As I discovered while thinking through this Grievance, "Trying too damn hard" isn't necessarily a bad thing.  The main issue I have is with Kaufman's relentless pursuit of "the truth" of Matt's death.  This tends to short-circuit, I'd argue, his claim that this is a town speaking through the shock of a nationally televised tragedy.  THAT'S THE IMPORTANT PART.  You can't really have it both ways; if you construct a play through the disparate, discursive voices of an entire community to speak for itself, making an absolute truth claim doesn't really make much sense.  Sorry to show my humanities roots here, but when it comes to narrative study, I am firmly resolved that, since all knowledge comes through sensory experience, there is no clear, definable truth-- only individual stories of truth.  The story and its context is the truth-- not what can be constructed out of them. 

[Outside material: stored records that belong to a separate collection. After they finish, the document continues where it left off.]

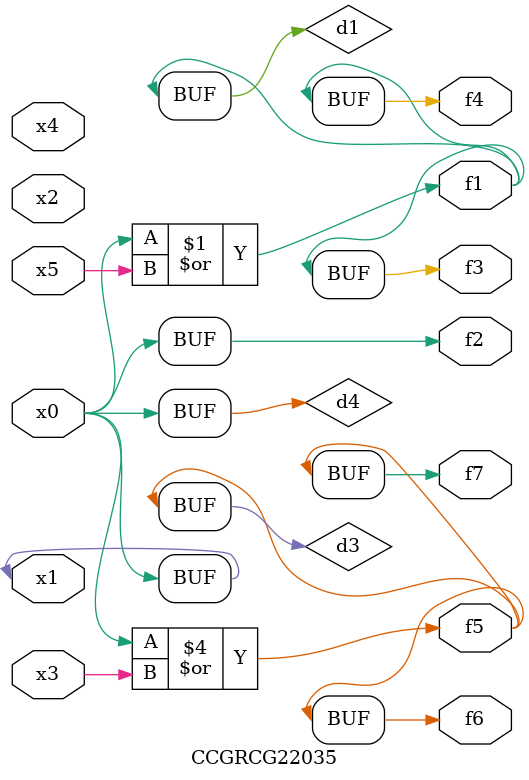
<source format=v>
module CCGRCG22035(
	input x0, x1, x2, x3, x4, x5,
	output f1, f2, f3, f4, f5, f6, f7
);

	wire d1, d2, d3, d4;

	or (d1, x0, x5);
	xnor (d2, x1, x4);
	or (d3, x0, x3);
	buf (d4, x0, x1);
	assign f1 = d1;
	assign f2 = d4;
	assign f3 = d1;
	assign f4 = d1;
	assign f5 = d3;
	assign f6 = d3;
	assign f7 = d3;
endmodule

</source>
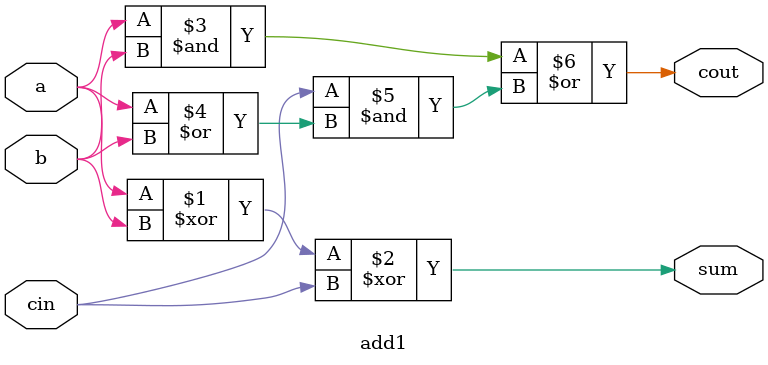
<source format=v>
module top_module (
    input [31:0] a,
    input [31:0] b,
    output [31:0] sum
);//
    wire w,cout;
    add16 A1( a[15:0], b[15:0], 1'b0, sum[15:0], w);
    add16 A2( a[31:16], b[31:16], w, sum[31:16], cout);
endmodule

module add1 ( input a, input b, input cin,   output sum, output cout );

// Full adder module here
    assign sum = a^b^cin;
    assign cout = (a&b) | (cin&(a|b));

endmodule

</source>
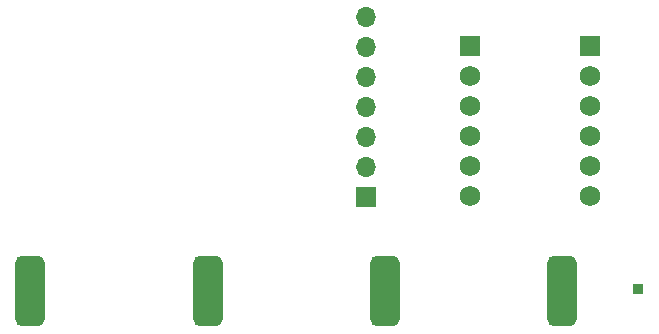
<source format=gts>
G04 #@! TF.GenerationSoftware,KiCad,Pcbnew,7.0.2*
G04 #@! TF.CreationDate,2024-09-29T20:12:52-04:00*
G04 #@! TF.ProjectId,GPIO_circuit,4750494f-5f63-4697-9263-7569742e6b69,rev?*
G04 #@! TF.SameCoordinates,Original*
G04 #@! TF.FileFunction,Soldermask,Top*
G04 #@! TF.FilePolarity,Negative*
%FSLAX46Y46*%
G04 Gerber Fmt 4.6, Leading zero omitted, Abs format (unit mm)*
G04 Created by KiCad (PCBNEW 7.0.2) date 2024-09-29 20:12:52*
%MOMM*%
%LPD*%
G01*
G04 APERTURE LIST*
G04 Aperture macros list*
%AMRoundRect*
0 Rectangle with rounded corners*
0 $1 Rounding radius*
0 $2 $3 $4 $5 $6 $7 $8 $9 X,Y pos of 4 corners*
0 Add a 4 corners polygon primitive as box body*
4,1,4,$2,$3,$4,$5,$6,$7,$8,$9,$2,$3,0*
0 Add four circle primitives for the rounded corners*
1,1,$1+$1,$2,$3*
1,1,$1+$1,$4,$5*
1,1,$1+$1,$6,$7*
1,1,$1+$1,$8,$9*
0 Add four rect primitives between the rounded corners*
20,1,$1+$1,$2,$3,$4,$5,0*
20,1,$1+$1,$4,$5,$6,$7,0*
20,1,$1+$1,$6,$7,$8,$9,0*
20,1,$1+$1,$8,$9,$2,$3,0*%
G04 Aperture macros list end*
%ADD10R,0.850000X0.850000*%
%ADD11RoundRect,0.625000X-0.625000X-2.375000X0.625000X-2.375000X0.625000X2.375000X-0.625000X2.375000X0*%
%ADD12R,1.700000X1.700000*%
%ADD13O,1.700000X1.700000*%
%ADD14C,1.728000*%
%ADD15RoundRect,0.102000X-0.762000X-0.762000X0.762000X-0.762000X0.762000X0.762000X-0.762000X0.762000X0*%
G04 APERTURE END LIST*
D10*
X156464000Y-85852000D03*
D11*
X150000000Y-86000000D03*
X135000000Y-86000000D03*
X120000000Y-86000000D03*
X105000000Y-86000000D03*
D12*
X133407000Y-78105000D03*
D13*
X133407000Y-75565000D03*
X133407000Y-73025000D03*
X133407000Y-70485000D03*
X133407000Y-67945000D03*
X133407000Y-65405000D03*
X133407000Y-62865000D03*
D14*
X152400000Y-72898000D03*
X142240000Y-72898000D03*
X152400000Y-70358000D03*
D15*
X152400000Y-65278000D03*
D14*
X152400000Y-67818000D03*
X152400000Y-75438000D03*
X152400000Y-77978000D03*
X142240000Y-70358000D03*
D15*
X142240000Y-65278000D03*
D14*
X142240000Y-67818000D03*
X142240000Y-75438000D03*
X142240000Y-77978000D03*
M02*

</source>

This grievance is therefore a SPLIT DECISION.It's simply my literary palate that is insisting on a more loose, baggy story rather than the heavily manicured one we got in TLP.  However, I really do think that trying to force the disparate voices in The Laramie Project to specifically shore up "the facts" of the Shepard murders puts unnecessary strain on the dramatic form of The Laramie Project and seems to run amok when you get to 10 Years Later.  Some criticisms of the Epilogue run this direction, too, so I might not be the only person to feel this way. 


So, what are my conclusions from this excursion into my personal grudges against Tectonic Theater?
  1. We cannot, and must not, ignore the fact that this is a story told through Tectonic's perspective, no matter how seductive the real voices of Laramie residents and the concept of "documentary" might be with this play.  
  2. Tectonic has to consider the likelihood that their contribution to the national discourse on sexuality has come at a cost to the local identity of Laramie.  Their presentation of their take on Laramie's story to the world will naturally cause some resistance and push-back from Laramie proper. 
  3. Kaufman's model of traveling "out there" to bring a story "back here" is problematic because it has unintended consequences for the town "out there."  It turns Laramie into a pastoral space whose otherness to urban America makes it a foil, rather than merely a compelling story about "all of us."  In this I have to agree with Tigner.  In an ethnographic sense, it also runs the danger of making the researcher's position in the community a hegemonic one, something that Tectonic strove to avoid.  
  4. Geographic/cultural and ideological space don't always overlap nicely, especially when that ideological space doesn't arise just from within the culture.
  5. Kaufman's vision for TLP is a little at cross-purposes with itself because, on the one hand, the play is a multi-vocal attempt to capture the thoughts of an entire community and inspire dialogue, but on the other hand, he seems obsessed with reinforcing "the facts" of the Shepard case with those voices.  The only people who know what really happened to Shepard are McKinney and Henderson-- and, as I have argued before, I think they've lost the ability to tell us.  (This point makes a hell of a lot more sense if you view TLP through the Epilogue from 2009, where Kaufman feels the need to "clarify the facts" through O'Malley's testimony. )  
  6. Lastly, and most importantly (for me at least), none of my upheld grievances have anything to do with Tectonic being horrible people or agenda-driven politicals.  Charges 1 and 3, specifically, deal with the play's after-effects; they don't deal with anything having to do with personal motives or hidden agendas.  They have to do with Tectonic Theater being composed of human beings.  
And so, I hereby bring the Airing of Grievances to an ambivalent closing, just as they had started.  Hooray!